COMPARATIVE STUDY
JOURNAL ARTICLE

In vivo comparison of radiation exposure of dual-energy CT versus low-dose CT versus standard CT for imaging urinary calculi

Maria A Jepperson, Joseph G Cernigliaro, El-Sayed H Ibrahim, Richard L Morin, William E Haley, David D Thiel
Journal of Endourology 2015, 29 (2): 141-6
25058059

PURPOSE: Dual-energy computed tomography (DECT) is an emerging imaging modality with the unique capability of determining urinary stone composition. This study compares radiation exposure of DECT, standard single-energy CT (SECT), and low-dose renal stone protocol single-energy CT (LDSECT) for the evaluation of nephrolithiasis in a single in vivo patient cohort.

MATERIALS AND METHODS: Following institutional review board (IRB) approval, we retrospectively reviewed 200 consecutive DECT examinations performed on patients with suspected urolithiasis over a 6-month period. Of these, 35 patients had undergone examination with our LDSECT protocol, and 30 patients had undergone examination of the abdomen and pelvis with our SECT imaging protocol within 2 years of the DECT examination. The CT dose index volume (CTDIvol) was used to compare radiation exposure between scans. Image quality was objectively evaluated by comparing image noise. Statistical evaluation was performed using a Student's t-test.

RESULTS: DECT performed at 80/140 kVp and 100/140 kVp did not produce a significant difference in radiation exposure compared with LDSECT (p=0.09 and 0.18, respectively). DECT performed at 80/140 kVp and 100/140 kVp produced an average 40% and 31%, respectively, reduction in radiation exposure compared with SECT (p<0.001). For patients imaged with the 100/140 kVp protocol, average values for images noise were higher in the LDSECT images compared with DECT images (p<0.001) and there was no significant difference in image noise between DECT and SECT images in the same patient (p=0.88).
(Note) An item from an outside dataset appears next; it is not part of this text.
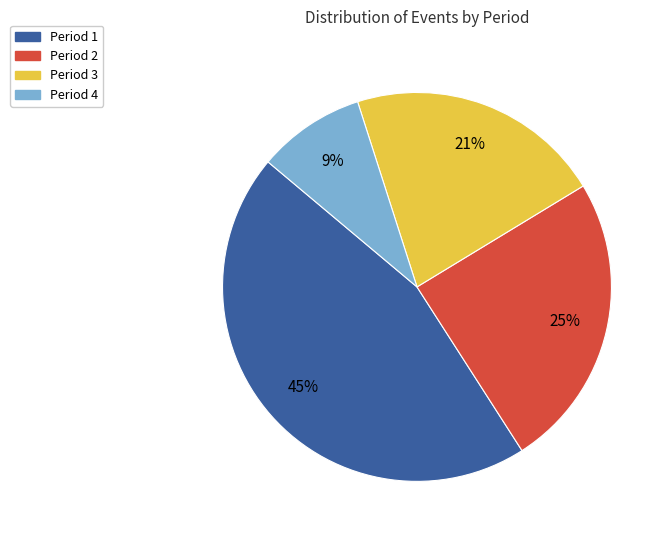

Count the number of slices in the pie.

4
Patients imaged with the 80/140 kVp protocol had equivocal image noise compared with LDSECT images (p=0.44), however, DECT images had greater noise compared with SECT images in the same patient (p<0.001). Of the 75 patients included in the study, stone material was available for 16; DECT analysis correctly predicted stone composition in 15/16 patients (93%).

CONCLUSION: DECT provides knowledge of stone composition in addition to the anatomic information provided by LDSECT/SECT without increasing patient radiation exposure and with minimal impact on image noise.